Let $N=\{N_t:t\in\mathbb R_+\}$ be a homogeneous Poisson process with intensity $\alpha$ and $M_t=N_t-\alpha t$ the compensated process. I'd like to show that $N$ is not a natural process, i.e. that the equality $$\mathbb E\left[\int_{(0,t]} M_s\,\mathsf dN_s \right] = \mathbb E\left[\int_{(0,t]} M_{s-}\,\mathsf dN_s \right]\tag1 $$ does not hold for each bounded cádlág martingale $M$, with respect to the completion of the canonical filtration of $N$. Intuitively, I know that the quadratic variation is $[M]_t=N_t$ but the predictable quadratic variation $\langle M\rangle_t = \alpha t$; indeed, the Poisson process is not predictable, and therefore is not natural (as it is increasing).
To prove this from the definition, consider the exponential martingale $$X_t = \exp\left((-\lambda N_t + \alpha t(1-e^{-\lambda})\right), $$ where $\lambda>0$ is fixed. For a given $t>0$, the process $X_{t\wedge T}$ where $T>t$ is then a bounded cádlág martingale. But how would I actually compute, e.g.

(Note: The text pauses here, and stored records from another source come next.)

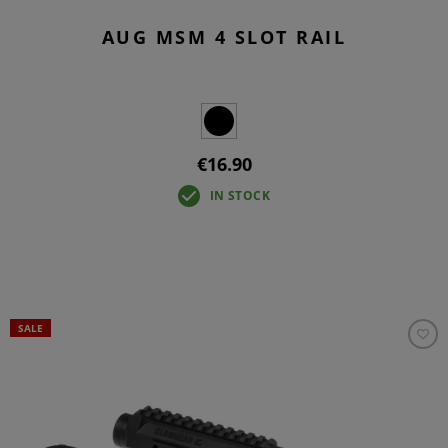
AUG MSM 4 SLOT RAIL
€16.90
IN STOCK
SALE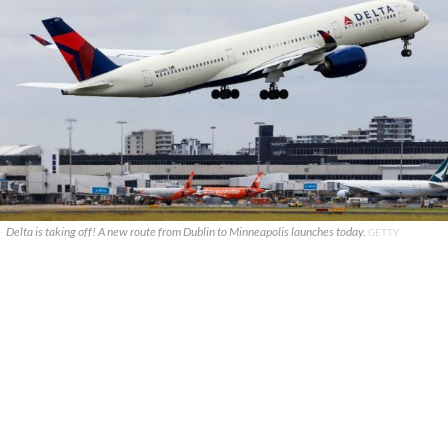
Delta is taking off! A new route from Dublin to Minneapolis launches today.
GETTY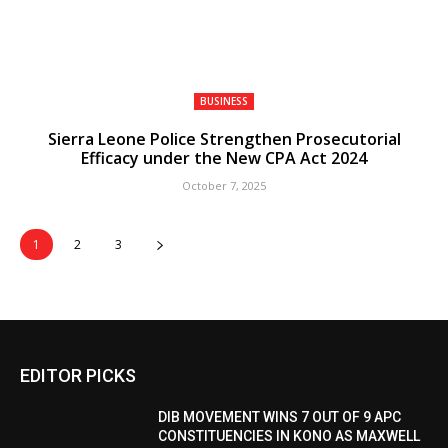
BUSINESS
Sierra Leone Police Strengthen Prosecutorial
Efficacy under the New CPA Act 2024
October 7, 2025
1
2
3
EDITOR PICKS
DIB MOVEMENT WINS 7 OUT OF 9 APC
CONSTITUENCIES IN KONO AS MAXWELL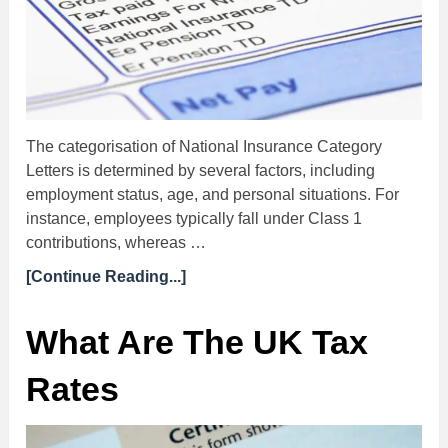
The categorisation of National Insurance Category
Letters is determined by several factors, including
employment status, age, and personal situations. For
instance, employees typically fall under Class 1
contributions, whereas …
[Continue Reading...]
What Are The UK Tax
Rates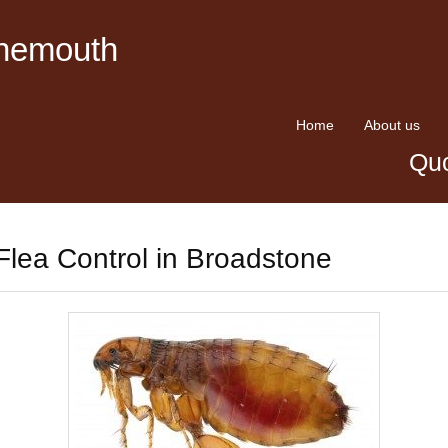
rnemouth
Home
About us
Quo
Flea Control in Broadstone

$$\mathbb E\left[ \int_{(0,t]}\exp\left((-\lambda N_t + \alpha t(1-e^{-\lambda})\right)\,\mathsf dN_s \right] \ \mathrm{?}$$
My thought is to use the fact that, conditioned on $N_t = k$, the jumps $$\Delta_i = \inf\{t>\Delta_{i-1}:N_s> N_{s-}\},\ 1\leqslant i\leqslant k $$ (with $\Delta_0\equiv0$) are uniformly distributed on $[0,t]$. So my questions are:
- Is this approach correct?
- Is there another approach that would generalize to non-Poisson counting processes?